===== Bloc de texte

Le comte de Monte-Cristo In "Temps zéro"
Italo Calvino
14 pages 1967 - Italie Nouvelle
Intérêt: ***
Cette nouvelle de Calvino constitue une variations sur le thème d'Edmond Dantès enfermé
dans sa cellule et essayant de "construire par la pensée
une forteresse d'où il est impossible de fuir". Pendant
que l'abbé Faria creuse des tunnels en tous sens, qui
transforment le château d'If en gruyère mais le
ramènent toujours dans la cellule d'Edmond Dantès,
ce dernier ne travaille à son évasion que par la
pensée. Car quand il aura construit mentalement cette
forteresse parfaite, il lui suffira de "déterminer
le point où la forteresse pensée ne coïncide
pas avec la véritable" pour trouver où se
situe la possibilité de fuite.
Brillante méditation sur la captivité de Dantès,
avec, entre autres, un parallèle entre l'île d'If
d'où il faut sortir et celle de Monte-Cristo où
il faut pénétrer. Avec en outre un développement
sur les méthodes de travail de Dumas: deux nègres
lui élaborent "toutes les variantes possibles d'un
hyper-roman démesuré" en passant en revue
tous les développements imaginables à chaque stade
de l'action. A partir de quoi Alexandre Dumas choisit la construction
de son livre...

==========

Énoncé — Réécrivez le passage de la fiche qui commence par "Brillante méditation sur" et s'arrête après "de son livre...", en remplaçant "captivité" par "détention". Appuyez-vous uniquement sur la fiche.

===== Données fournies

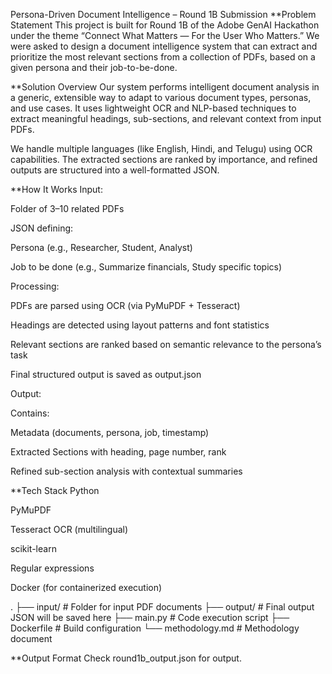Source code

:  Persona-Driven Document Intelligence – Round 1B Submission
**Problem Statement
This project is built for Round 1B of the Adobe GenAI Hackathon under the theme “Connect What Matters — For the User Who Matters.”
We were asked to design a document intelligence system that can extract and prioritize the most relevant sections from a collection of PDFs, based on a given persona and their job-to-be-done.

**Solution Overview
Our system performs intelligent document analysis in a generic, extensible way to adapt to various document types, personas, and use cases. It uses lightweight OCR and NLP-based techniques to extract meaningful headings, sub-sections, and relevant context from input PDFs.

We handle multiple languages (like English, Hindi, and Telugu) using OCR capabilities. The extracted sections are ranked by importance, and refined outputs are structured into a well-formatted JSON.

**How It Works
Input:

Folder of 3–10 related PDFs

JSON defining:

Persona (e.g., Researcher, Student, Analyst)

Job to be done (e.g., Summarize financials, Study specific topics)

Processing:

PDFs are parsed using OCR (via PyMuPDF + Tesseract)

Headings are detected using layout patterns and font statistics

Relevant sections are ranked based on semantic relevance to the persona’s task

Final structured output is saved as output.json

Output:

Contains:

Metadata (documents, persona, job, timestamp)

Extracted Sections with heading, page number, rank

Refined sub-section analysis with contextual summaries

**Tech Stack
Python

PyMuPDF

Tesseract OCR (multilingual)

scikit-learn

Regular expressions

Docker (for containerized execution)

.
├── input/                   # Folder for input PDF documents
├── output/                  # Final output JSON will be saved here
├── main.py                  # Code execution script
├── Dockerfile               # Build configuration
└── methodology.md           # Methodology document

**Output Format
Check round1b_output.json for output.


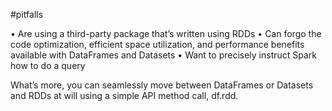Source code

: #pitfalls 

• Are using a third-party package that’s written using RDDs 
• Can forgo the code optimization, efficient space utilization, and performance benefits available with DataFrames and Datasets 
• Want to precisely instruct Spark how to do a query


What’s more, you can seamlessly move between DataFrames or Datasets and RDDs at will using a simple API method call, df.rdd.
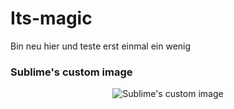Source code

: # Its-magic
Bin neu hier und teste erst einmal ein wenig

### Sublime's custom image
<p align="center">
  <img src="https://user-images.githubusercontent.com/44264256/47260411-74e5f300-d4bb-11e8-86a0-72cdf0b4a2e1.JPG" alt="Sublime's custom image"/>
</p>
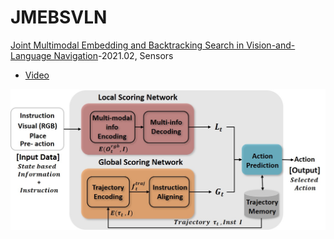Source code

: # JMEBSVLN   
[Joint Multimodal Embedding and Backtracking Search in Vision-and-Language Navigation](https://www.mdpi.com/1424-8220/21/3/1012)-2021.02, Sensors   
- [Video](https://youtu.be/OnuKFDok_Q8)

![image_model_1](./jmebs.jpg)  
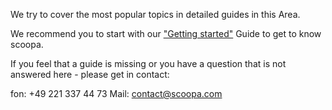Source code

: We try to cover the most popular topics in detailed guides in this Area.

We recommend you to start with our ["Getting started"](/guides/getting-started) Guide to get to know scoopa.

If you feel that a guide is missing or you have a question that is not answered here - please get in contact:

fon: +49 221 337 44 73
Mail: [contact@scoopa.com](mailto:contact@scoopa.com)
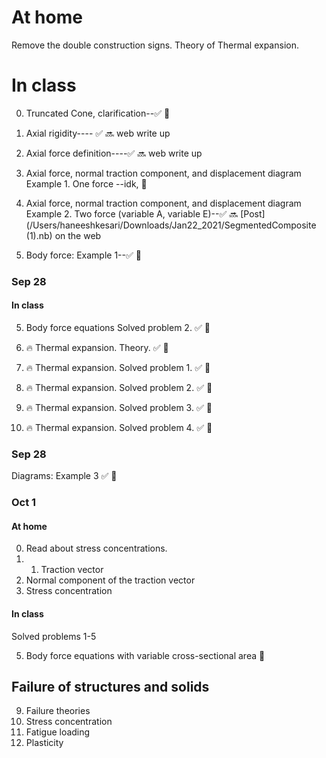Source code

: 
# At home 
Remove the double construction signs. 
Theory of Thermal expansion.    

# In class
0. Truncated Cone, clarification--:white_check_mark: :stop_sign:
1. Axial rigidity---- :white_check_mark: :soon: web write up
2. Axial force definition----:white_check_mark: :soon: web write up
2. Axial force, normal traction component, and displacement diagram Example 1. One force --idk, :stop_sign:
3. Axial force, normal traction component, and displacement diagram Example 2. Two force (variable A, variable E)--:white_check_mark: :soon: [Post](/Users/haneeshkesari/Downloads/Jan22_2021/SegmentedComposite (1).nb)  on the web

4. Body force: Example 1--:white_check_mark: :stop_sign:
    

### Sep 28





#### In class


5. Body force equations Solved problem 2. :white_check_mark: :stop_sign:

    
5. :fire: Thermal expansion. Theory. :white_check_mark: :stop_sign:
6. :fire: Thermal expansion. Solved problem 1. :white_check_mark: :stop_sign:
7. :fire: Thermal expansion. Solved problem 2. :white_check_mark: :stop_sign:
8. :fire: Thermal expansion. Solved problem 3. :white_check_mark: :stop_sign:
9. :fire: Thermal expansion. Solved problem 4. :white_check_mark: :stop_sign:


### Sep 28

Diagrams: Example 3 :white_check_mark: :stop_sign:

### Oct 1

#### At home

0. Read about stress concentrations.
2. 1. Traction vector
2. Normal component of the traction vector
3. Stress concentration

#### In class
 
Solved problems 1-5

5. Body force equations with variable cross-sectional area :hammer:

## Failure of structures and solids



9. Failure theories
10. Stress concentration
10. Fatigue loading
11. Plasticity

==========
===== Données fournies

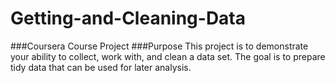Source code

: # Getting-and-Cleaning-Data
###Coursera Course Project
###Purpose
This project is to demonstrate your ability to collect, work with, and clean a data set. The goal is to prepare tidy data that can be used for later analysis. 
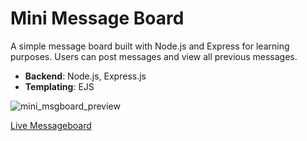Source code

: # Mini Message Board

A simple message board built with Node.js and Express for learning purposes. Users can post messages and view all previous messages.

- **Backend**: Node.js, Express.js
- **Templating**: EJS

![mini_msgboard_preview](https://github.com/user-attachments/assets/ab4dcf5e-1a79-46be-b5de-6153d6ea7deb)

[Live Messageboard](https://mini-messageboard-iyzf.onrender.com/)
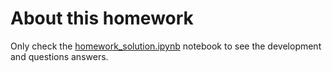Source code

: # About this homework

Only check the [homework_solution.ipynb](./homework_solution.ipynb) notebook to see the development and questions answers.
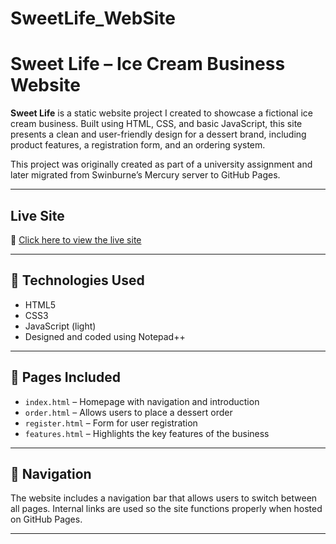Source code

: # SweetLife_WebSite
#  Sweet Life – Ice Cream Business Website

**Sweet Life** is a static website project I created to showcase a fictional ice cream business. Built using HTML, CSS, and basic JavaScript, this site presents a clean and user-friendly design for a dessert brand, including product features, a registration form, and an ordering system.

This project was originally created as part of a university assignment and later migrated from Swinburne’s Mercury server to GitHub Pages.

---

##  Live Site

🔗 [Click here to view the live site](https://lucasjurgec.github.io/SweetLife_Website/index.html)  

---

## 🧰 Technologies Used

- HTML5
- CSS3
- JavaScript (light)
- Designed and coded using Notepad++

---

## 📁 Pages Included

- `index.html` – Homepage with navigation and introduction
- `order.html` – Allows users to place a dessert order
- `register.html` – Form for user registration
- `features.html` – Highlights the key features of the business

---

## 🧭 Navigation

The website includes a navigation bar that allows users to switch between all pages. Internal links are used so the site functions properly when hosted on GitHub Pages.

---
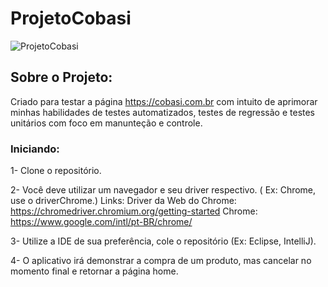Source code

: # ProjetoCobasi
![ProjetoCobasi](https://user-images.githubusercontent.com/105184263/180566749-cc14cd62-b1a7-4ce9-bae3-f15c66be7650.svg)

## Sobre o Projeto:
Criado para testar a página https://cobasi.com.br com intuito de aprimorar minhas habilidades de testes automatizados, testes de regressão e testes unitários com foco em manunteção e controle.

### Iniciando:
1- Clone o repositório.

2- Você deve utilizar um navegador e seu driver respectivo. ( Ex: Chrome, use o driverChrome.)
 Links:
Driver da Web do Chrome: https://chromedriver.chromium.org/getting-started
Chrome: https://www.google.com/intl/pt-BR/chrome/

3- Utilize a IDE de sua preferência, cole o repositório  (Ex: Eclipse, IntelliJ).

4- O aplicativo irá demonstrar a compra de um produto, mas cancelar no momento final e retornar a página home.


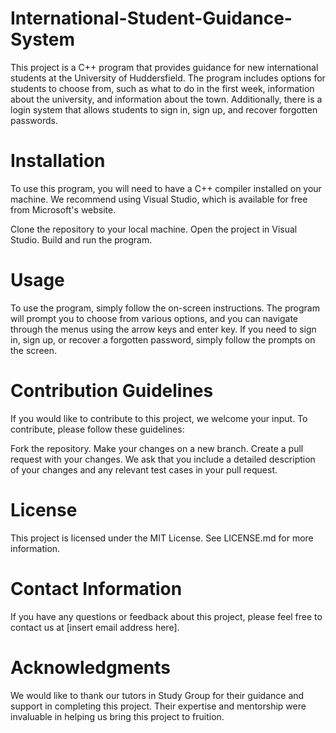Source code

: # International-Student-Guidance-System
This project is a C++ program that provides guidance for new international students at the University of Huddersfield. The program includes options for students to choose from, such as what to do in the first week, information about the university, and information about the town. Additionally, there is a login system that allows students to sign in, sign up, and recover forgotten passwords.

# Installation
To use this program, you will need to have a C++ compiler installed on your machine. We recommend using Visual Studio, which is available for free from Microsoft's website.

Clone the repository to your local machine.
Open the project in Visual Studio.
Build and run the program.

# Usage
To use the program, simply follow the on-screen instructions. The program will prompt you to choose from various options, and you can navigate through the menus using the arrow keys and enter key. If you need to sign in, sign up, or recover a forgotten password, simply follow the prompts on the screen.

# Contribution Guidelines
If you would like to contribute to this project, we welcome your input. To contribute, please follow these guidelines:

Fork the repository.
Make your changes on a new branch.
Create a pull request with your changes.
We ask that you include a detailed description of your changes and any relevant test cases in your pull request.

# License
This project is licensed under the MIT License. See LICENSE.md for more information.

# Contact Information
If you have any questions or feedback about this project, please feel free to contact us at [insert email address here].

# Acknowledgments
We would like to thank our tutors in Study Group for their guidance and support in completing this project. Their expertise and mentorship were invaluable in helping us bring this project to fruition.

==========

Réponse —
Brillante méditation sur la détention de Dantès,
avec, entre autres, un parallèle entre l'île d'If
d'où il faut sortir et celle de Monte-Cristo où
il faut pénétrer. Avec en outre un développement
sur les méthodes de travail de Dumas: deux nègres
lui élaborent "toutes les variantes possibles d'un
hyper-roman démesuré" en passant en revue
tous les développements imaginables à chaque stade
de l'action. A partir de quoi Alexandre Dumas choisit la construction
de son livre...